The IRS whistleblowers law, modeled on the False Claims Act, provides for two types of awards.
If the taxes, penalties, interest and other amounts in dispute exceed $2 million, and a few other qualifications are met, the IRS will pay 15 percent to 30 percent of the amount collected. If the case deals with an individual, that person's annual gross income must exceed $200,000. If the whistleblower disagrees with the outcome of a claim, he or she can appeal to the Tax Court. The rules governing this part of the program are found at Internal Revenue Code IRC Section 7623(b) - Whistleblower Rules.
The IRS also has an award program for whistleblower cases which do not meet the $2 million threshold, or for cases involving individual taxpayers with gross incomes of less that $200,000. The awards under this program are less, with a maximum award of 15 percent, up to $10 million.

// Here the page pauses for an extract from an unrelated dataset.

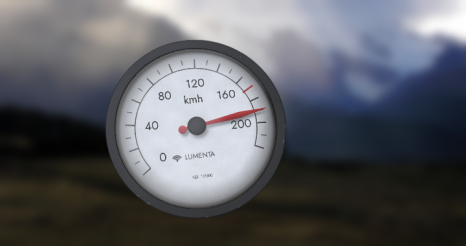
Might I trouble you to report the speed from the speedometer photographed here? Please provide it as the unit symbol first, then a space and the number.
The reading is km/h 190
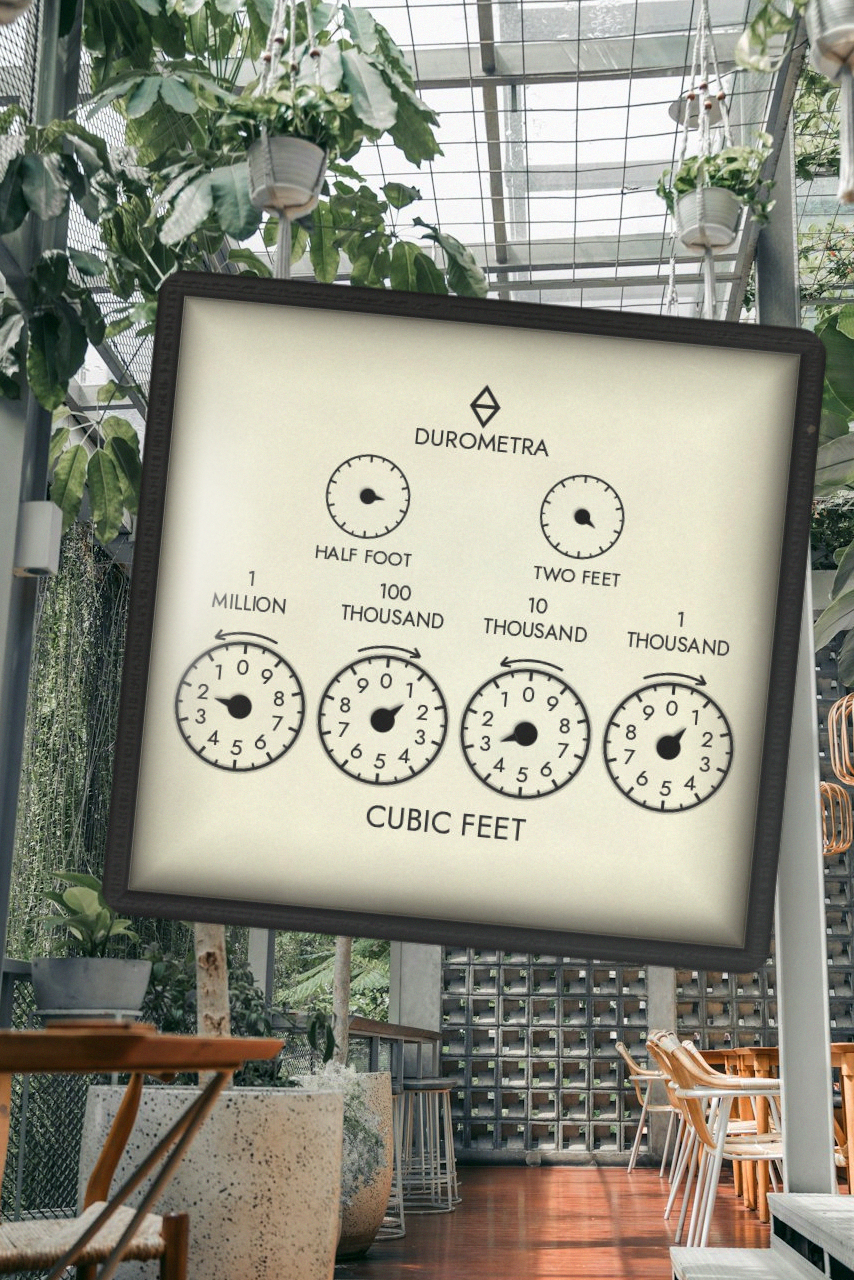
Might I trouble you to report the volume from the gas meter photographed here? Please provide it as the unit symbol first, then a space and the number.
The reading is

In addition, the awards are discretionary, and the informant cannot dispute the outcome of the claim in Tax Court. The rules for these cases are found at Internal Revenue Code IRC Section 7623(a) - Informant Claims Program, and some of the rules are different from those that apply to cases involving cases in excess of $2 million.
- The form for submitting information, and seeking an award for doing so, is IRS Form 211. The same form is used for both of the above-described IRS whistleblower awards programs.